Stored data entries
*** Begin section ***
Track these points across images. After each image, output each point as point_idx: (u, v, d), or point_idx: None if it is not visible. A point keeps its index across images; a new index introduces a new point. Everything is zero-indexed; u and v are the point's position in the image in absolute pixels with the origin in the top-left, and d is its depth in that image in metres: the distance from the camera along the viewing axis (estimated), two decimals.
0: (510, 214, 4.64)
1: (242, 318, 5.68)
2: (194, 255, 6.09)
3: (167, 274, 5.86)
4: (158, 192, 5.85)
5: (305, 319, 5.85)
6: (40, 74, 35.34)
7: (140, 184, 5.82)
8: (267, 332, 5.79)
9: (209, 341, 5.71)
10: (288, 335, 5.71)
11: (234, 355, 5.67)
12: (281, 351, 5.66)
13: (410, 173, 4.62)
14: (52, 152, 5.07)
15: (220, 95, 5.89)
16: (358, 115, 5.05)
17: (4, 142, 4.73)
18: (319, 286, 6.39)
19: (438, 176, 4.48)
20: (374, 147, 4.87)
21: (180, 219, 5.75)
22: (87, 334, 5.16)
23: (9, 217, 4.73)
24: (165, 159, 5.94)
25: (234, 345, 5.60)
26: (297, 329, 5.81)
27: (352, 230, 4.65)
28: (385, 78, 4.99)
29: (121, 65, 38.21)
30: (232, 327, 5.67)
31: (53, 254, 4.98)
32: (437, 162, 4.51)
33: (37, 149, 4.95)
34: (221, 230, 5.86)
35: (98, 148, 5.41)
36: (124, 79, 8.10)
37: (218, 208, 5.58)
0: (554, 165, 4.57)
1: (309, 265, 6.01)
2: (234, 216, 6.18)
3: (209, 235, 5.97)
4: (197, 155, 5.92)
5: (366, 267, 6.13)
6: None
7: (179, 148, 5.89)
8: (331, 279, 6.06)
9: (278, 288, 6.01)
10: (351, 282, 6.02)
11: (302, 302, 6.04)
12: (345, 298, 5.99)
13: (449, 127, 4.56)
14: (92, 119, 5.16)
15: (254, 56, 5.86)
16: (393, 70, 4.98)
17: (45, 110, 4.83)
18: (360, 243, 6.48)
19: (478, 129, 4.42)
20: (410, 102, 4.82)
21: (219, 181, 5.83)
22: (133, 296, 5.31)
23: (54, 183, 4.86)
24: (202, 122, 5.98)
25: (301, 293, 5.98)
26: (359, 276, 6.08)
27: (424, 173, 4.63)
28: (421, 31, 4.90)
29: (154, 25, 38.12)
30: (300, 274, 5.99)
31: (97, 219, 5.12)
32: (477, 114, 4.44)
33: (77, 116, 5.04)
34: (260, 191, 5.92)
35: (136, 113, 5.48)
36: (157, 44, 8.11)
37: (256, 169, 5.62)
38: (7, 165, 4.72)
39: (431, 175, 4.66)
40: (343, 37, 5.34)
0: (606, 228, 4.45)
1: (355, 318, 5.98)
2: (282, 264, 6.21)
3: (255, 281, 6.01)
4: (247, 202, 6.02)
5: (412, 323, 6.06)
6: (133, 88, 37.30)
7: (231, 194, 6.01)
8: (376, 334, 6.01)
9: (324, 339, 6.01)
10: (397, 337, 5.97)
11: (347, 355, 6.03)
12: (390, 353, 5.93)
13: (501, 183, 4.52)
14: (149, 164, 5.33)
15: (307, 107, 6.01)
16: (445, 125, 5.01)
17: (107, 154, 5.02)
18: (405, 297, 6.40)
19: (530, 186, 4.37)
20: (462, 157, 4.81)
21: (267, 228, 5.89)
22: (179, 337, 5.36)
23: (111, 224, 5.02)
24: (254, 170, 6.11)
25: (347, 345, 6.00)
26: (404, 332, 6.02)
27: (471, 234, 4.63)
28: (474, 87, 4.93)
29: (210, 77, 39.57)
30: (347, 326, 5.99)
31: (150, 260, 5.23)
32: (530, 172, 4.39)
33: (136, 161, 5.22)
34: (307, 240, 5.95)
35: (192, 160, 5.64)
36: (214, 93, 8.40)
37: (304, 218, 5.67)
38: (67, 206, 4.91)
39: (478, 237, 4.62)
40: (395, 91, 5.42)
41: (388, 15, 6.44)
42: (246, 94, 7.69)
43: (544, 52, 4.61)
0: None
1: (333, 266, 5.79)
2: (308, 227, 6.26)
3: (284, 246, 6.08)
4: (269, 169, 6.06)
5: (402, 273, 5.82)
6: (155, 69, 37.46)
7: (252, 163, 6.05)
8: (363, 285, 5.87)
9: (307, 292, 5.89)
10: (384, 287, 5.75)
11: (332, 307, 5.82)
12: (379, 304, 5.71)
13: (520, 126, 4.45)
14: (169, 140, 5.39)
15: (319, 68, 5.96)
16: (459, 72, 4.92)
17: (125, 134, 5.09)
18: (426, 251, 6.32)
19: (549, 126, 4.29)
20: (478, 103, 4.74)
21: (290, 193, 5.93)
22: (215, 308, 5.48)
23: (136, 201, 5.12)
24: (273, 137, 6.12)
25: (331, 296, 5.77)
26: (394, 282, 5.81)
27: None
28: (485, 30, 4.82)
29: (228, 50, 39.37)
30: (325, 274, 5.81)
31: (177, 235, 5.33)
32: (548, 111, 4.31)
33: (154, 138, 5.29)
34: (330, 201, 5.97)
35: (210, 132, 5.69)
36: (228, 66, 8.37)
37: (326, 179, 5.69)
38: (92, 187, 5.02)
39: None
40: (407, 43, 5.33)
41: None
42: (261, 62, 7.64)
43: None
*** End section ***
*** Begin section ***
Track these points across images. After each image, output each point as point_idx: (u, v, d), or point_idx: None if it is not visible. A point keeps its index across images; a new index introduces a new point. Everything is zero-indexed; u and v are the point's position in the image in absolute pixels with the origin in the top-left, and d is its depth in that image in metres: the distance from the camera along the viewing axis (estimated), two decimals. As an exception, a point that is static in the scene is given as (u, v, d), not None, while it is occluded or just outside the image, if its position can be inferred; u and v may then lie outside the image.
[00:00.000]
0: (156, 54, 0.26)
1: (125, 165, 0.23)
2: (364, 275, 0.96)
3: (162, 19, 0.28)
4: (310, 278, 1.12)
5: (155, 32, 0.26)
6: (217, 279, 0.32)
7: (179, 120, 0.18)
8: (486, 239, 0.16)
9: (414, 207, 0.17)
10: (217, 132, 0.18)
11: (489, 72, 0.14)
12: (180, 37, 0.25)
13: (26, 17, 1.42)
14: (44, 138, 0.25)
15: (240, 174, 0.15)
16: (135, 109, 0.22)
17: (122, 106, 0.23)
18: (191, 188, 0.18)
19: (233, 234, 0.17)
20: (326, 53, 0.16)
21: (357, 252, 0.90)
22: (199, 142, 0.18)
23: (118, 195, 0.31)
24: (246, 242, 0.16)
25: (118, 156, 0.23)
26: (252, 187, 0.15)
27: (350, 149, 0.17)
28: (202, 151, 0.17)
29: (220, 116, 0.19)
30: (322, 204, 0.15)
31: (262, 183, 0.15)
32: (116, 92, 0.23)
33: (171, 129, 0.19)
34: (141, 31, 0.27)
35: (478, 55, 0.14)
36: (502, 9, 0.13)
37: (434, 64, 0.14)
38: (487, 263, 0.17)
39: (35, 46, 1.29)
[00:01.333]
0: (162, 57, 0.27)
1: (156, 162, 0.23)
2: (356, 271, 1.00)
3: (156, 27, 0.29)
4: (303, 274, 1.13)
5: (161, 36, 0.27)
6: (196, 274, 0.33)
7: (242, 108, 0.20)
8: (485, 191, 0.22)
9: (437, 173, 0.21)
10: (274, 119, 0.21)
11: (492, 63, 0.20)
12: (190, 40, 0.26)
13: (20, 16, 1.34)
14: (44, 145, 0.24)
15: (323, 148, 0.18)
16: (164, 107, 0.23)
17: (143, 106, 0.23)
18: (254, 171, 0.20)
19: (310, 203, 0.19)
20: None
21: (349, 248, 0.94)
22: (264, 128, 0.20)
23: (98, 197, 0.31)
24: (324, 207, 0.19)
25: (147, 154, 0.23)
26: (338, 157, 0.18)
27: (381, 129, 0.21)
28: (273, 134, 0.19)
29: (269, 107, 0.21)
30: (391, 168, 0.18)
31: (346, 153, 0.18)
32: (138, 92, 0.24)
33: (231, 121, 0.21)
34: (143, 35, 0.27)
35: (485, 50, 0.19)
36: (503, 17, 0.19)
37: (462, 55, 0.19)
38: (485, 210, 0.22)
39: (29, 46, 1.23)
*** End section ***
Task requirements: Wherever the string "introduces" appears in the data above, copy the line it sits in.

Task response:
Track these points across images. After each image, output each point as point_idx: (u, v, d), or point_idx: None if it is not visible. A point keeps its index across images; a new index introduces a new point. Everything is zero-indexed; u and v are the point's position in the image in absolute pixels with the origin in the top-left, and d is its depth in that image in metres: the distance from the camera along the viewing axis (estimated), two decimals.
Track these points across images. After each image, output each point as point_idx: (u, v, d), or point_idx: None if it is not visible. A point keeps its index across images; a new index introduces a new point. Everything is zero-indexed; u and v are the point's position in the image in absolute pixels with the origin in the top-left, and d is its depth in that image in metres: the distance from the camera along the viewing axis (estimated), two decimals. As an exception, a point that is static in the scene is given as (u, v, d), not None, while it is occluded or just outside the image, if its position can be inferred; u and v may then lie outside the image.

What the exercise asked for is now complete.